- [What the task asks]:
Once you have read the records, write them out again exactly.

Stored data entries:
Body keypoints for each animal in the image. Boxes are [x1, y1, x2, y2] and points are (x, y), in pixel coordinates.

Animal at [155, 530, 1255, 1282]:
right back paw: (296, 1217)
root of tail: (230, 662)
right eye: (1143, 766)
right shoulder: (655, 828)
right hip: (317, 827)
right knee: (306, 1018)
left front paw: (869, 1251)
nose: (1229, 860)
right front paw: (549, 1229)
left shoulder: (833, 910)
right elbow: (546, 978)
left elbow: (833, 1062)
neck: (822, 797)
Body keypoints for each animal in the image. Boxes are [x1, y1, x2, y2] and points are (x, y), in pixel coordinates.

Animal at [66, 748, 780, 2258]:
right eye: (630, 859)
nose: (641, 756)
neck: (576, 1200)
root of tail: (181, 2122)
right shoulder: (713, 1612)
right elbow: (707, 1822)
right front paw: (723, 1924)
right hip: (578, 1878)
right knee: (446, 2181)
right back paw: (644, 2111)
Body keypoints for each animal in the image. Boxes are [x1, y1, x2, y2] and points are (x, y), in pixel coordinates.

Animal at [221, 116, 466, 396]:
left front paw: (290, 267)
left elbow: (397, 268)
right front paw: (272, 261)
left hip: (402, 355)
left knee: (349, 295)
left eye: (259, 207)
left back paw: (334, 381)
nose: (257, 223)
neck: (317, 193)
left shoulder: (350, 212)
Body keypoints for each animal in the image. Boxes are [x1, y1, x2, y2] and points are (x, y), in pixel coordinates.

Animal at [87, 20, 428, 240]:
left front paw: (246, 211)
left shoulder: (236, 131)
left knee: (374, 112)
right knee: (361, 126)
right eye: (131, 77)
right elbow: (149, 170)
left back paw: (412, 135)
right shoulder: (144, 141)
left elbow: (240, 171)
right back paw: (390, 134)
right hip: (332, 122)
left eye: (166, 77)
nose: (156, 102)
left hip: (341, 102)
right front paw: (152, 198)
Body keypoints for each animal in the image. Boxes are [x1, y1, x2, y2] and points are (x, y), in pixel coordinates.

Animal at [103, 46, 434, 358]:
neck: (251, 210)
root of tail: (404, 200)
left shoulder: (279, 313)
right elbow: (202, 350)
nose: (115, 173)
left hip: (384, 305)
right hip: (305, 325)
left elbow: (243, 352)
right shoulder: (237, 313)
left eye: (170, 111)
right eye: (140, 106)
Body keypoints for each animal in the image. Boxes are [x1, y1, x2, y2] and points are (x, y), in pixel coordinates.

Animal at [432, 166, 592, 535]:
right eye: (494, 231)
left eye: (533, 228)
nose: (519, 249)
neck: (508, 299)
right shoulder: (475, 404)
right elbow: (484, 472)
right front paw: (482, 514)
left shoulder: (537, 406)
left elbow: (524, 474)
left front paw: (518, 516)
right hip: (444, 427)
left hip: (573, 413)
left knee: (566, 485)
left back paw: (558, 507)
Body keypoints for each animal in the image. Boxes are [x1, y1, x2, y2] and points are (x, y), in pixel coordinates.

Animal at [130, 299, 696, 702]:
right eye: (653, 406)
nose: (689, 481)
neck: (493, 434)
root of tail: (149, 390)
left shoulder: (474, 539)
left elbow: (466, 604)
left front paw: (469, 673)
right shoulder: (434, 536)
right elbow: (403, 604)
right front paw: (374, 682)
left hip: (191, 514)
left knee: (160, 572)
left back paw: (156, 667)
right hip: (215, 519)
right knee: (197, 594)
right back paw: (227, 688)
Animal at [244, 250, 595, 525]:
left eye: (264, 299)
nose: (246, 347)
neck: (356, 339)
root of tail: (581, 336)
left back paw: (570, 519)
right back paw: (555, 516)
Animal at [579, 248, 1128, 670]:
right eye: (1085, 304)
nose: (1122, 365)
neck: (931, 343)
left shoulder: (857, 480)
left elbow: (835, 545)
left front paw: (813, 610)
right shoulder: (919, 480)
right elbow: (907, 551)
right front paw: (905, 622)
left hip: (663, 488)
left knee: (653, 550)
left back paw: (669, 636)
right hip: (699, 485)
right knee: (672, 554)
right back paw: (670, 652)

- [Answer section]:
Body keypoints for each animal in the image. Boxes are [x1, y1, x2, y2] and points are (x, y), in pixel coordinates.

Animal at [155, 530, 1255, 1282]:
right back paw: (296, 1217)
root of tail: (230, 662)
right eye: (1143, 766)
right shoulder: (655, 828)
right hip: (317, 827)
right knee: (306, 1018)
left front paw: (869, 1251)
nose: (1229, 860)
right front paw: (549, 1229)
left shoulder: (833, 910)
right elbow: (546, 978)
left elbow: (833, 1062)
neck: (822, 797)
Body keypoints for each animal in the image. Boxes are [x1, y1, x2, y2] and points are (x, y), in pixel coordinates.

Animal at [66, 748, 780, 2258]:
right eye: (630, 859)
nose: (641, 756)
neck: (576, 1200)
root of tail: (181, 2122)
right shoulder: (713, 1612)
right elbow: (707, 1822)
right front paw: (723, 1924)
right hip: (578, 1878)
right knee: (446, 2181)
right back paw: (644, 2111)
Body keypoints for each animal in the image. Boxes are [x1, y1, x2, y2] and points are (x, y), in pixel coordinates.

Animal at [221, 116, 466, 396]:
left front paw: (290, 267)
left elbow: (397, 268)
right front paw: (272, 261)
left hip: (402, 355)
left knee: (349, 295)
left eye: (259, 207)
left back paw: (334, 381)
nose: (257, 223)
neck: (317, 193)
left shoulder: (350, 212)
Body keypoints for each animal in the image. Boxes are [x1, y1, x2, y2] and points are (x, y), in pixel coordinates.

Animal at [87, 20, 428, 240]:
left front paw: (246, 211)
left shoulder: (236, 131)
left knee: (374, 112)
right knee: (361, 126)
right eye: (131, 77)
right elbow: (149, 170)
left back paw: (412, 135)
right shoulder: (144, 141)
left elbow: (240, 171)
right back paw: (390, 134)
right hip: (332, 122)
left eye: (166, 77)
nose: (156, 102)
left hip: (341, 102)
right front paw: (152, 198)
Body keypoints for each animal in the image. Boxes are [x1, y1, x2, y2] and points are (x, y), in pixel coordinates.

Animal at [103, 46, 434, 358]:
neck: (251, 210)
root of tail: (404, 200)
left shoulder: (279, 313)
right elbow: (202, 350)
nose: (115, 173)
left hip: (384, 305)
right hip: (305, 325)
left elbow: (243, 352)
right shoulder: (237, 313)
left eye: (170, 111)
right eye: (140, 106)
Body keypoints for each animal in the image. Boxes are [x1, y1, x2, y2] and points are (x, y), in pixel coordinates.

Animal at [432, 166, 592, 535]:
right eye: (494, 231)
left eye: (533, 228)
nose: (519, 249)
neck: (508, 299)
right shoulder: (475, 404)
right elbow: (484, 472)
right front paw: (482, 514)
left shoulder: (537, 406)
left elbow: (524, 474)
left front paw: (518, 516)
right hip: (444, 427)
left hip: (573, 413)
left knee: (566, 485)
left back paw: (558, 507)
Body keypoints for each animal in the image. Boxes are [x1, y1, x2, y2] and points are (x, y), in pixel coordinates.

Animal at [130, 299, 696, 702]:
right eye: (653, 406)
nose: (689, 481)
neck: (493, 434)
root of tail: (149, 390)
left shoulder: (474, 539)
left elbow: (466, 604)
left front paw: (469, 673)
right shoulder: (434, 536)
right elbow: (403, 604)
right front paw: (374, 682)
left hip: (191, 514)
left knee: (160, 572)
left back paw: (156, 667)
right hip: (215, 519)
right knee: (197, 594)
right back paw: (227, 688)
Animal at [244, 250, 595, 525]:
left eye: (264, 299)
nose: (246, 347)
neck: (356, 339)
root of tail: (581, 336)
left back paw: (570, 519)
right back paw: (555, 516)
Animal at [579, 248, 1128, 670]:
right eye: (1085, 304)
nose: (1122, 365)
neck: (931, 343)
left shoulder: (857, 480)
left elbow: (835, 545)
left front paw: (813, 610)
right shoulder: (919, 480)
right elbow: (907, 551)
right front paw: (905, 622)
left hip: (663, 488)
left knee: (653, 550)
left back paw: (669, 636)
right hip: (699, 485)
right knee: (672, 554)
right back paw: (670, 652)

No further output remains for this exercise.